I am trying to loop over regressions using purrr and caret, but I have trouble passing arguements.

# sample dataframe
foo <- data.frame(y1 = runif(10),
                  y2 = runif(10),
                  y3 = runif(10),
                  x1 = runif(10),
                  x2 = runif(10),
                  x3 = runif(10)
                  )

# list of dependent and independent variables
Yvars <- c("y1","y2","y3")
Xvars <- c("x1","x2","x3")


# library(caret)

# custom caret function to loop over vars
caretlm <- function(xvars, yvars, data) {
  set.seed(1123)
  lmFitTest <- train(x = eval(substitute(xvars)), y = eval(substitute(yvars)), data = data,
                     method = "lm", 
                     trControl = trainControl(method = "cv")
  )
}

# library(purrr)

modellist_lm <- map2(xvars, yvars, ~caretlm(.x, .y, foo) )
# Error in eval(substitute(xvars)) : object '.x' not found 

when I do not use eval and substitute, then I get another error

caretlm2 <- function(xvars, yvars, data) {
  set.seed(1123)
  lmFitTest <- train(x = xvars, y = yvars, data = data,
                     method = "lm", 
                     trControl = trainControl(method = "cv")
  )
}


modellist_lm <- map2(xvars, yvars, ~caretlm2(.x, .y, foo) )
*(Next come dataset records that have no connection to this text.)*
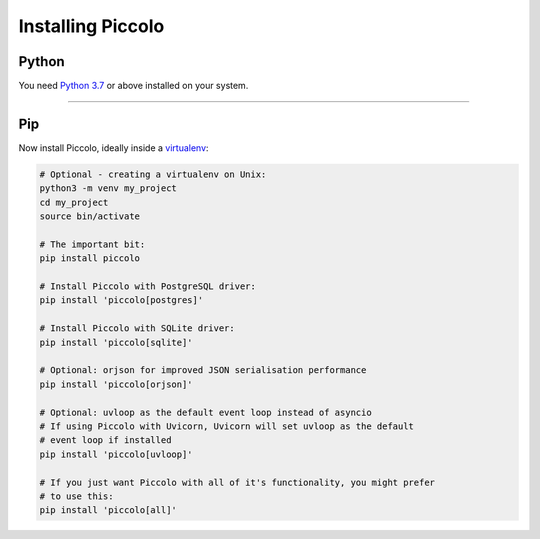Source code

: Installing Piccolo
==================

Python
------

You need `Python 3.7 <https://www.python.org/downloads/>`_ or above installed on your system.

-------------------------------------------------------------------------------

Pip
---

Now install Piccolo, ideally inside a `virtualenv <https://docs.python-guide.org/dev/virtualenvs/>`_:

.. code-block:: python

    # Optional - creating a virtualenv on Unix:
    python3 -m venv my_project
    cd my_project
    source bin/activate

    # The important bit:
    pip install piccolo

    # Install Piccolo with PostgreSQL driver:
    pip install 'piccolo[postgres]'

    # Install Piccolo with SQLite driver:
    pip install 'piccolo[sqlite]'

    # Optional: orjson for improved JSON serialisation performance
    pip install 'piccolo[orjson]'

    # Optional: uvloop as the default event loop instead of asyncio
    # If using Piccolo with Uvicorn, Uvicorn will set uvloop as the default
    # event loop if installed
    pip install 'piccolo[uvloop]'

    # If you just want Piccolo with all of it's functionality, you might prefer
    # to use this:
    pip install 'piccolo[all]'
# Error: Please use column names for `x` 

Please suggest if there are better methods or frameworks..


Solution

  • Not sure about the x, y method, but that function has a formula method which appears to me to be easier to work with (note that I changed Data to data)

    caretlm <- function(xvars, yvars, data) {
      set.seed(1123)
      lmFitTest <- train(reformulate(xvars, yvars), data = foo,
                         method = "lm", 
                         trControl = trainControl(method = "cv")
      )
    }
    
    modellist_lm <- map2(Xvars, Yvars, ~caretlm(.x, .y, foo))